Written exercise 1: In the blog post about leaving Namibia, since when has the writer's house been without running water?
Written exercise 2: Using the blog post about leaving Namibia, explain in one to three sentences why the writer feels that being a trained teacher may be a disadvantage for an education volunteer there.

Selected passage:
===

Monday, July 9, 2007
Thursday, July 5, 2007
It has been quite a ride but it seems it is time for me to leave Namibia. I made the choice about 8 days ago and much has happened since then.
I decided to leave last Monday. This was the most difficult decision I have ever made in my life, and I spent many hours pouring over every aspect of the decision. There have been many things that haven’t really been described on this blog. If you are yet unaware, I have kept this blog pretty positive on purpose. I try to reflect my overall feeling about my service on this blog, and the numerous small negatives can sometime portray the wrong image. However, now that my service is over, I will now elaborate on some of the things that have been a bit troubling this term. For one, I have not had running water in my house since the beginning of the term in late May. For a while I viewed this as normal; many of my learners live on homesteads with no running water, so why should I complain about my lack of water. There was ample water available from my roommate’s brothers’ house. A house with plumbing, however, should have water running through those pipes. My house started to smell pretty rank after a few days. Buckets baths in a shower stall just don’t have the same feeling as they do out in the open on the homestead. The responsibility falls on the school to keep the water running, and it never really materialized.
In addition to the water, my living situation wasn’t quite ideal. I lived with a roommate who I will miss very much. Two of his daughters stayed with us, both of which I saw every day in class. I was game to give this a try, though it turned out that I was often their only male role model. In the end it was simply too much interaction with learners.
I also had a lot of problems with the actual teaching. I vow to not let this experience effect how I view teaching in the states, however I worry that the same problems I encountered here may not disappear with teaching in the states. I couldn’t do the job, be it planning or marking. I don’t attribute these problems to the lack of achievement among learners. The daily requirements of a teacher are perhaps what I disliked the most about the experience. A bit scary, since I am a trained teacher.
A little aside about being a trained educator coming here as an education volunteer. Many here as surprised when they hear I studied education and am leaving because of the teaching (partly). I have considered this and to some extent feel as though you are at a disadvantage being a trained teacher. As a teacher, I feel I have a mindset that I can coach up everybody, or should be able to. That mindset in this environment is dangerous. Those that have never taught before at least can fall back on the idea that they have never done this before. Maybe a copout?

===

Dataset extract:

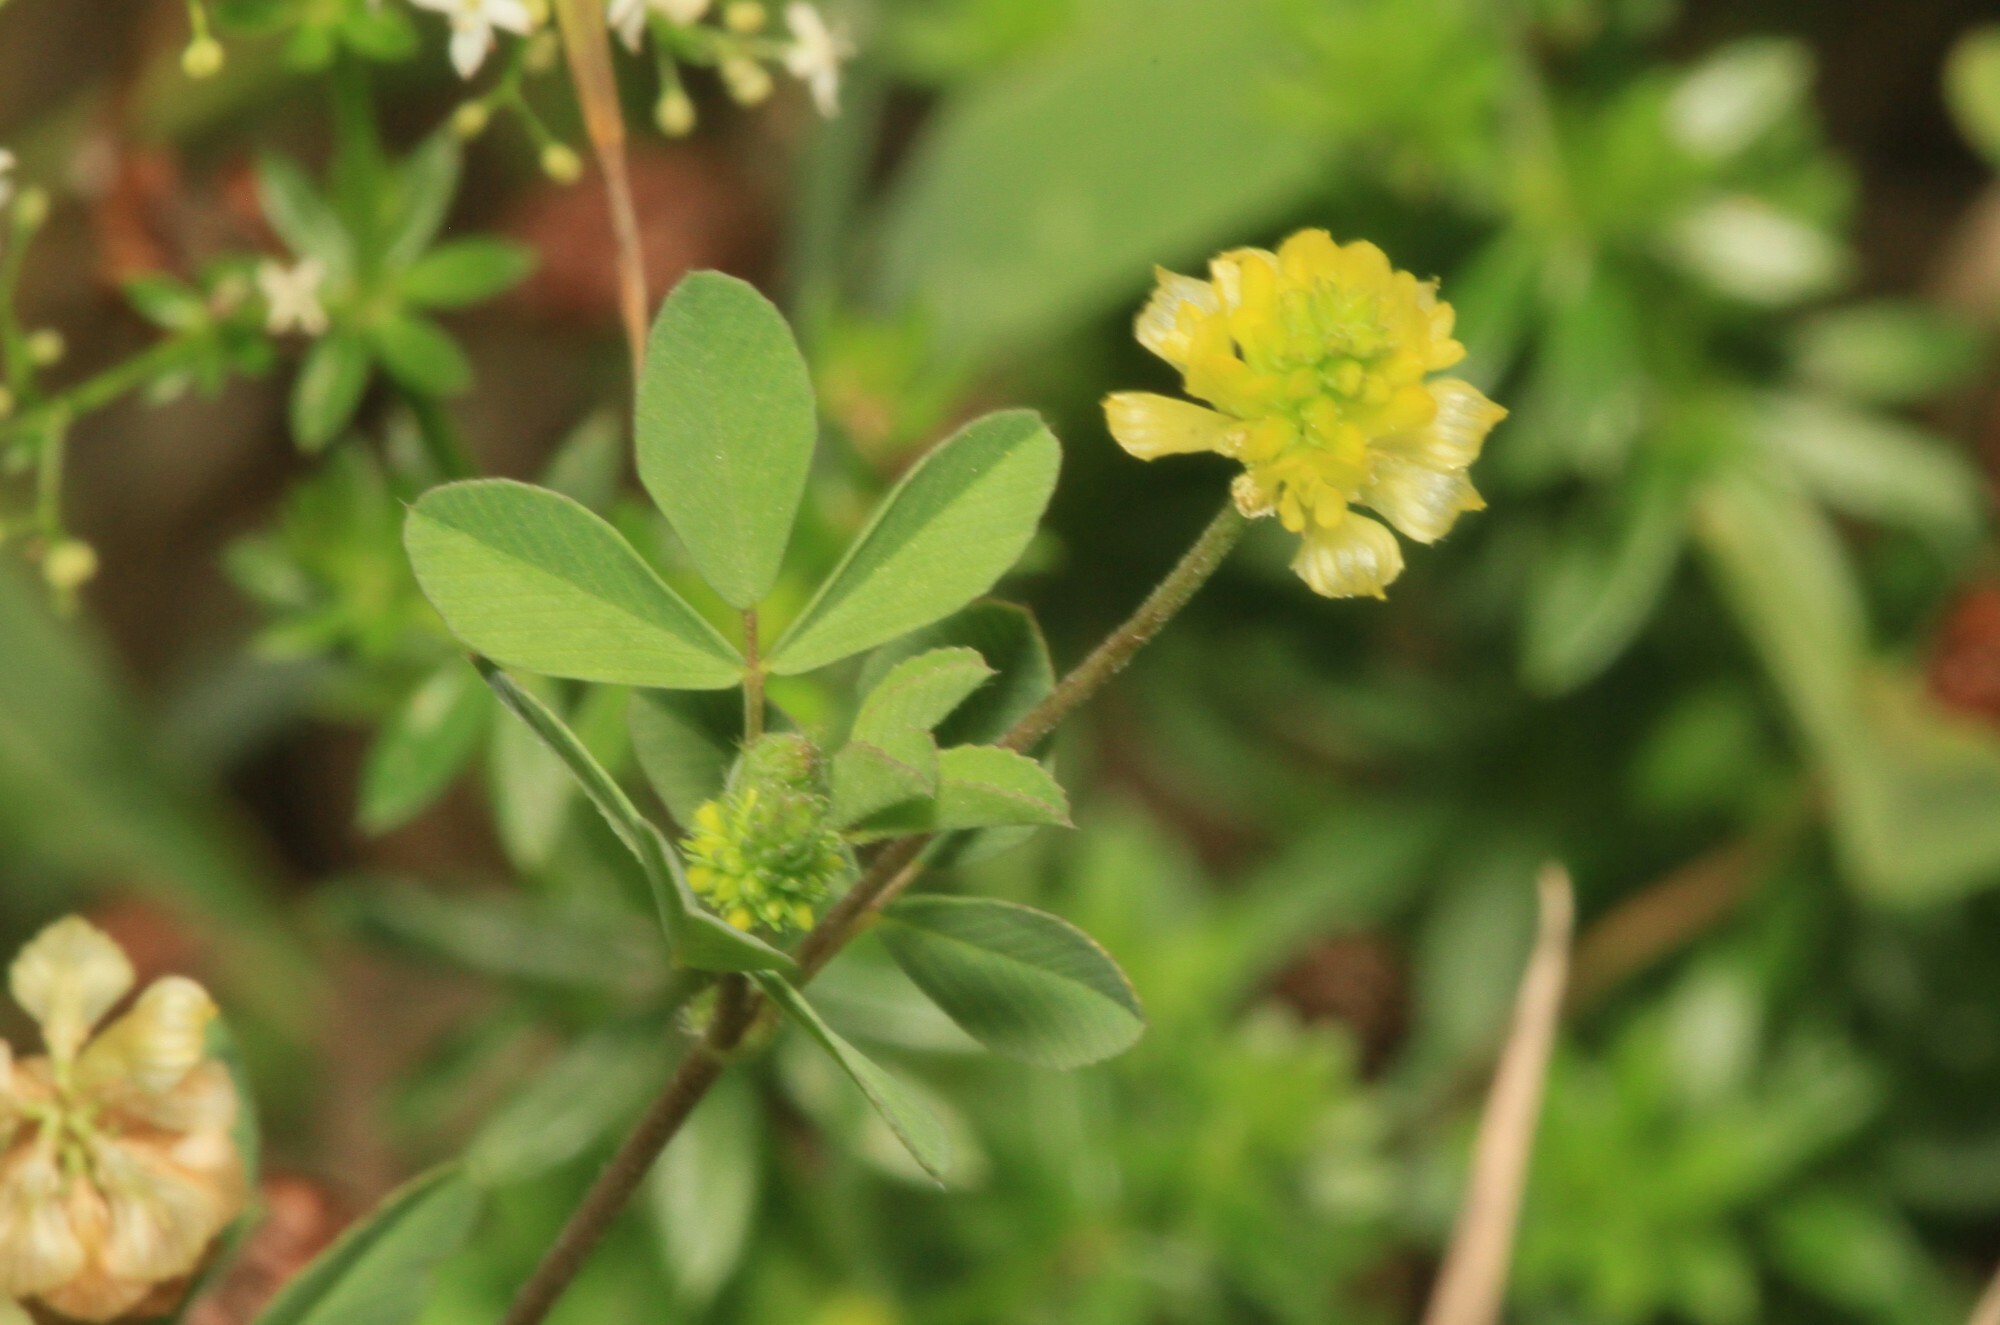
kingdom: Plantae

===

Correct result 1: Since the beginning of the term in late May.

Correct result 2: A trained teacher tends to have a mindset of being able to coach up everybody, and that mindset is dangerous in this environment. Volunteers who have never taught before can at least fall back on the fact that they have never done this before.